Lueurs d’une aube nouvelle

Ce matin, la vie un long instant suspendue, a repris son cours. Lentement, prudemment. Comme la nuit fait peu à peu place au jour. Comme l’enfant ouvre les yeux et s’arrache au sommeil. « Un jour nouveau commence… » (hymne du bréviaire). Nous verrons d’autres nuits. C’est le cycle de la vie ! Mais, goûtons pour l’instant cette « aube nouvelle » qui se lève, timidement encore, sur un monde qui n’y croit pas encore.

Le réveil n’est pas des plus doux, il faut le dire. Et nos premiers pas « dehors » ont la saveur d’un lendemain de guerre : les traces de son passage sont encore là et la paix pas encore vraiment acquise. L’ennemi s’est replié, mais a-t-il dit son dernier mot ? Rien n’est moins certain. Et l’on craint qu’il réapparaisse pour frapper encore, frapper encore plus fort. Qui sait ?

« Un jour nouveau commence, un jour reçu de toi, Père. Nous l’avons remis d’avance en tes mains tel qu’il sera. » Cette hymne du matin, que nous chantons à l’office au « temps ordinaire », n’est pas moins extraordinaire si je comprends qu’elle m’invite à entrer dans le regard de Dieu. Dans la volonté de Dieu. À regarder à partir de Dieu et le moins possible à partir de moi.

Un jour nouveau commence sur la terre. Un cadeau, quand on y songe ! La « nuit » que nous avons connue aurait pu finir en cauchemar — et c’est sans doute comme cela que les victimes de la pandémie l’ont vécu. Chaque nouveau jour est un don de Dieu, un don pour lequel nous devons nous montrer reconnaissants. Infiniment. Et dignes de le recevoir.

Sans doute la « nuit » a-t-elle pu paraître douce à certains, jeunes ou moins jeunes, qui vont devoir reprendre la route après des semaines à l’abri de la chaleur du foyer.

Quoi qu’il en soit, nous entrons dans un « jour d’après » qui ne peut être la répétition du « jour d’avant ». Dans notre sommeil, le Seigneur nous a-t-il parlé ? Je devrais dire : l’avons-nous laissé nous parler et enseigner ce qu’il « veut » nous dire ?
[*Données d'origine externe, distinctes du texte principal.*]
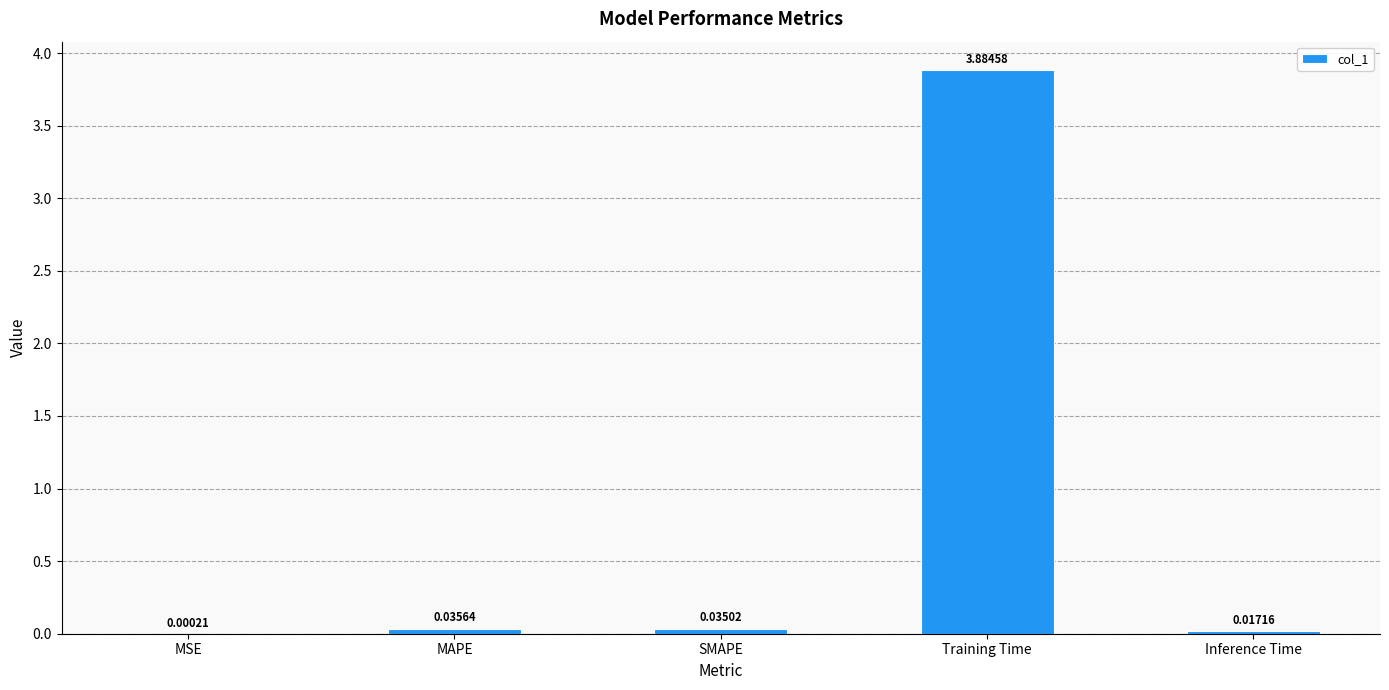

Which category has the highest value across all series?

Training Time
« J’écoute : que dira le Seigneur Dieu ? Ce qu’il dit, c’est la paix pour son peuple et ses fidèles ; qu’ils ne reviennent jamais à leur folie ! » (Psaume 84, 9) Oh, la sagesse des psaumes ! C’est à ce monde de fous que le Seigneur s’est adressé aujourd’hui, comme il le fit autrefois avec Ninive par la voix du prophète Jonas.

La vie, une vie plus ordinaire va reprendre, c’est certain et c’est même à espérer. Déjà, les magasins rouvrent leurs portes, les routes rugissent à nouveau, et nos églises vont bientôt se remplir. Mais ce temps de Pâques, dans lequel nous sommes, pousse sans cesse le croyant à chercher à le vivre dans les lueurs de l’aube de la résurrection. « La nuit est bientôt finie, le jour est tout proche. Rejetons les œuvres des ténèbres, revêtons-nous des armes de la lumière », dit Saint Paul (Romains 13, 12), qui en connaissait un rayon en matière de « nuits » !

Quand nous allons nous revoir, toi mon frère, toi ma sœur, tu auras changé. Tu trouveras toi aussi que j’ai changé. Et plaise à Dieu que brille un peu plus sur nos visages la lumière de Pâques, la lumière du Seigneur de la paix. La lumière d’une aube nouvelle.